Self-employment business travel rate also going up this month
Major progress has been made on improving supports for people on social assistance to get to medical treatment.
The Ministry of Community and Social Services has just announced an increase in the medical travel mileage rate to pay for the costs people on social assistance have when travelling by car to their medical treatments. The rate is going up from 18 cents per kilometre, or 18.5 cents in the North and North East, to 40 cents per kilometre, or 41 cents in the North / North East. This applies to both ODSP and Ontario Works.
The Ministry is also applying this new rate to agency drivers who take people to medical treatments, where there is no already-established fee. This will also better support the ability of people on social assistance to get to their medical treatments.
These increases will apply as of October 1, 2016. We have been told by the Ministry that staff will be working to apply the new rates retroactively, which will mean recipients won’t have to apply for retroactive payments, and that retroactive payments will not be subject to clawback. More information about this should be available on the Ministry’s website soon.
These policy changes are good news for people on social assistance, and come as a direct result of legal and policy advocacy work that ISAC has been doing for many years.
Since 2010, ISAC has been providing legal supports to community legal clinics to help them argue for a higher mileage rate for their individual clients. Most recently, we worked with colleagues at Aboriginal Legal Services and won an appeal on a case at Divisional Court. The issue in that case was the impact of the very low 18 cent mileage rate on a client who is on ODSP and has complex health needs that require him to travel extensively for medical treatments.

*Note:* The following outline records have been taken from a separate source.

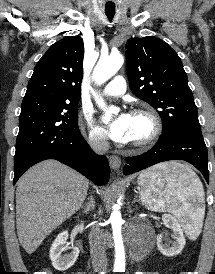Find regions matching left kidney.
Here are the masks:
<instances>
[{"instance_id":"left-kidney-1","label":"left kidney","mask_w":215,"mask_h":274,"mask_svg":"<svg viewBox=\"0 0 215 274\" xmlns=\"http://www.w3.org/2000/svg\"><path fill=\"white\" fill-rule=\"evenodd\" d=\"M162 220L165 226L172 230L171 236L174 241H170L167 235H158V250L167 257L178 255L183 250L186 243L182 228L177 219L170 214H164Z\"/></svg>"}]
</instances>
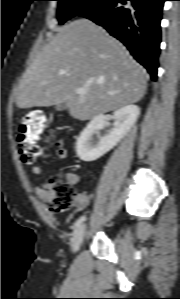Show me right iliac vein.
<instances>
[{
	"label": "right iliac vein",
	"instance_id": "right-iliac-vein-1",
	"mask_svg": "<svg viewBox=\"0 0 180 299\" xmlns=\"http://www.w3.org/2000/svg\"><path fill=\"white\" fill-rule=\"evenodd\" d=\"M85 231V225L79 226L78 229L75 231L74 236L71 240V251L73 253H76L80 249V246L84 239Z\"/></svg>",
	"mask_w": 180,
	"mask_h": 299
}]
</instances>
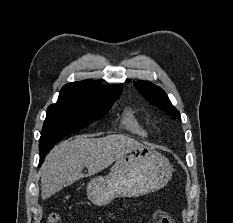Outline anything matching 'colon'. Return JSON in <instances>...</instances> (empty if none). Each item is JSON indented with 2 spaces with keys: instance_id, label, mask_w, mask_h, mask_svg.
Returning <instances> with one entry per match:
<instances>
[{
  "instance_id": "1",
  "label": "colon",
  "mask_w": 233,
  "mask_h": 223,
  "mask_svg": "<svg viewBox=\"0 0 233 223\" xmlns=\"http://www.w3.org/2000/svg\"><path fill=\"white\" fill-rule=\"evenodd\" d=\"M47 223H61L59 215L57 213H52ZM157 223H175V221L169 214L159 211L157 213Z\"/></svg>"
}]
</instances>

We argued that the 18 cent per kilometre rate was well below the actual cost of driving, and forced people on ODSP to divert money from food and rent to pay to get to the medical treatment they need, undermining their health and well-being. Access to treatment is vital to ensure the health and wellness of ODSP recipients. Many people on ODSP must travel to treatment by car, because of where they live or the nature of their disabilities. The mileage rate had been the same since 2000, even though the cost of gas had risen by 130% since then.
The Divisional Court agreed with us. In its ruling in October 2016, the court ordered the Social Benefits Tribunal to re-hear that client’s case on the basis that ODSP must cover the costs of both owning (e.g. insurance, registration fees) and operating (e.g. gas) a car.

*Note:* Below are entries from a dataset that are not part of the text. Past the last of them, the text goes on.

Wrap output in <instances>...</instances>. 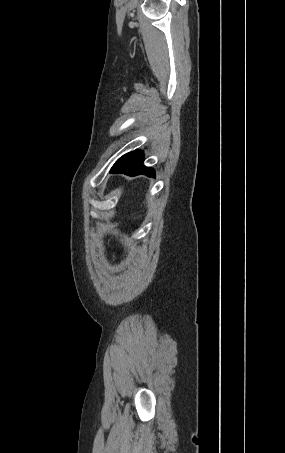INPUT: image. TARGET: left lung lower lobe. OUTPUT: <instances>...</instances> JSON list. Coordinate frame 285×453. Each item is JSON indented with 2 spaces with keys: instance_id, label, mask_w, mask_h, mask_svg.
<instances>
[{
  "instance_id": "left-lung-lower-lobe-1",
  "label": "left lung lower lobe",
  "mask_w": 285,
  "mask_h": 453,
  "mask_svg": "<svg viewBox=\"0 0 285 453\" xmlns=\"http://www.w3.org/2000/svg\"><path fill=\"white\" fill-rule=\"evenodd\" d=\"M143 160L144 156L142 151H132L119 158L111 168L110 173H123L130 176L140 174L148 177L155 176V172L152 168L143 166Z\"/></svg>"
}]
</instances>
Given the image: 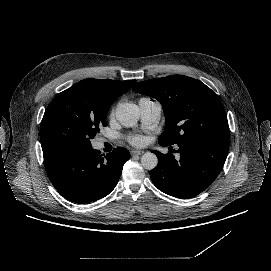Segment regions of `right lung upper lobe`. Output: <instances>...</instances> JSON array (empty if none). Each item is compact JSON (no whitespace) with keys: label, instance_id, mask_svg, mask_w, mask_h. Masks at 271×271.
<instances>
[{"label":"right lung upper lobe","instance_id":"right-lung-upper-lobe-1","mask_svg":"<svg viewBox=\"0 0 271 271\" xmlns=\"http://www.w3.org/2000/svg\"><path fill=\"white\" fill-rule=\"evenodd\" d=\"M136 80L116 81L88 78L63 92L72 93L90 110L107 113L111 104L127 92Z\"/></svg>","mask_w":271,"mask_h":271}]
</instances>
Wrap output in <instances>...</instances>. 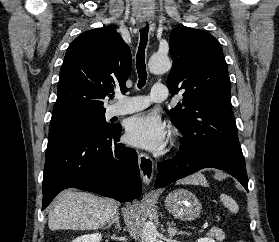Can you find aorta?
<instances>
[{
  "mask_svg": "<svg viewBox=\"0 0 279 242\" xmlns=\"http://www.w3.org/2000/svg\"><path fill=\"white\" fill-rule=\"evenodd\" d=\"M148 67L150 72L154 74H161L170 70L171 62L168 56L156 53L149 59ZM156 238V225L151 221L146 222L141 233L142 242H156Z\"/></svg>",
  "mask_w": 279,
  "mask_h": 242,
  "instance_id": "obj_1",
  "label": "aorta"
}]
</instances>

As a result, we prepared new legal material to help community legal clinics argue for a higher mileage rate for their own clients.

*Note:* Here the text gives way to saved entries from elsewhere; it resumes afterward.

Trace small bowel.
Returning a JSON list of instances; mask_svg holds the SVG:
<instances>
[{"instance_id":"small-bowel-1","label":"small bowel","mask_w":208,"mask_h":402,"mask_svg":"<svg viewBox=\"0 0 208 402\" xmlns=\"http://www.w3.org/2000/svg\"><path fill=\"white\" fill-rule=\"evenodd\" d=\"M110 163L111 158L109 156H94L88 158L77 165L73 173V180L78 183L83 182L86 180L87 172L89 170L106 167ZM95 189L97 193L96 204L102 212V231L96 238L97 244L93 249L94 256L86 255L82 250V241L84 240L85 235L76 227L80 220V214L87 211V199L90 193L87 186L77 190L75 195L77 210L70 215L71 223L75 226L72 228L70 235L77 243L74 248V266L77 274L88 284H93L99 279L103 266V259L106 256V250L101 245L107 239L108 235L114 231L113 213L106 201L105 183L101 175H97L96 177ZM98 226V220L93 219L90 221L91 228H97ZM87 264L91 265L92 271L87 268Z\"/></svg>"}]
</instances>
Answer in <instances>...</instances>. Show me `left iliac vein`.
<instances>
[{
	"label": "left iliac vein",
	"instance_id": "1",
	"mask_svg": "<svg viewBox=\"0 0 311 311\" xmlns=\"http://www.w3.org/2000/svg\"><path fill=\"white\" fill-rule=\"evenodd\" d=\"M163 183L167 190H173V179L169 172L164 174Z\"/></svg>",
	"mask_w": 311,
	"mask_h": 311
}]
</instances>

We also brought together a number of partners to push for a change in policy so that everyone on ODSP would benefit.
In December, we sent a letter to Minister Jaczek, advocating that the medical travel benefit rate be increased to a level that would better reflect real costs. The letter was sent on behalf of our partners at Aboriginal Legal Services, the Canadian Mental Health Association – Ontario, the ODSP Action Coalition, the Centre for Addiction and Mental Health, the Renfrew County Legal Clinic, the Schizophrenia Society of Ontario, and the legal clinic system’s Steering Committee on Social Assistance.
The Ministry has now made this important policy change – not only for the client in the court case, but for all people on both ODSP and OW. The new medical travel mileage rate will better respond to the real costs of driving to necessary medical treatment, for everyone.
The Ministry has also taken the additional step of increasing the self-employment business travel rate to 40 cents per kilometre, or 41 cents in the North / North East. This will mean an increase in the amount that people on social assistance who have their own businesses will be able to claim as an allowable business expense when reporting net business income. As a result, they will have less deducted from their monthly benefits. The new rate will start as of January 9 and will not be retroactive.
We’re very pleased that our work has resulted in these important changes. We look forward to continuing to advocate with the Ministry on other related issues, including the policy around mental health treatment as noted in our letter to Minister Jaczek.